### PROBLEM STATEMENT
Whenever the word "camsodalogin" appears in a line of the data below, copy that line.

### PROVIDED RECORDS
========================================================================
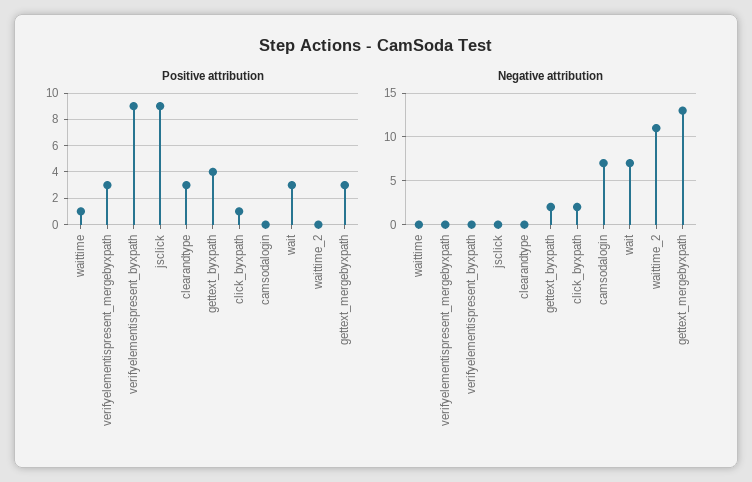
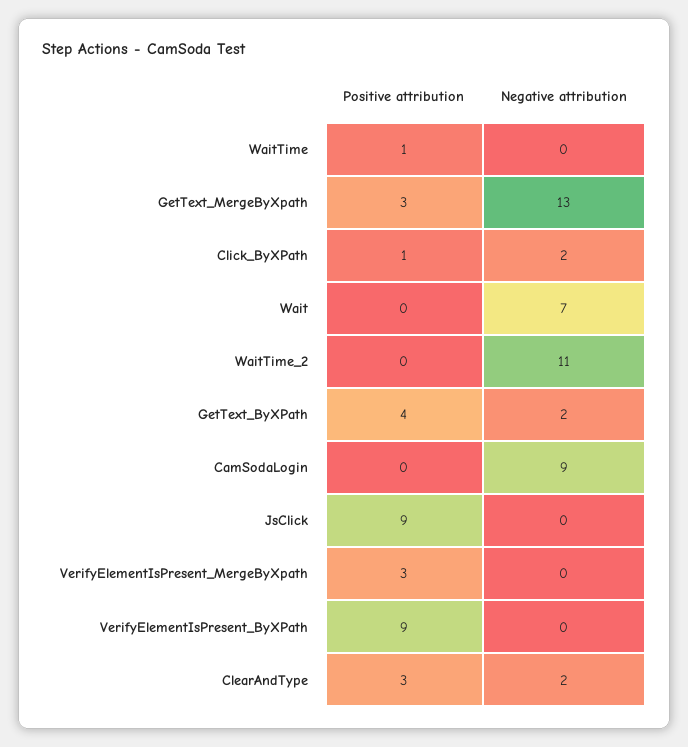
  {
    "Positive attribution": {
      "waittime": 1,
      "verifyelementispresent_mergebyxpath": 3,
      "verifyelementispresent_byxpath": 9,
      "jsclick": 9,
      "clearandtype": 3,
      "gettext_byxpath": 4,
      "click_byxpath": 1,
      "camsodalogin": 0,
-     "wait": 3,
+     "wait": 0,
      "waittime_2": 0,
      "gettext_mergebyxpath": 3
    },
    "Negative attribution": {
      "waittime": 0,
      "verifyelementispresent_mergebyxpath": 0,
      "verifyelementispresent_byxpath": 0,
      "jsclick": 0,
-     "clearandtype": 0,
+     "clearandtype": 2,
      "gettext_byxpath": 2,
      "click_byxpath": 2,
-     "camsodalogin": 7,
+     "camsodalogin": 9,
      "wait": 7,
      "waittime_2": 11,
      "gettext_mergebyxpath": 13
    }
  }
========================================================================
### EXERCISE OUTPUT
      "camsodalogin": 0,
-     "camsodalogin": 7,
+     "camsodalogin": 9,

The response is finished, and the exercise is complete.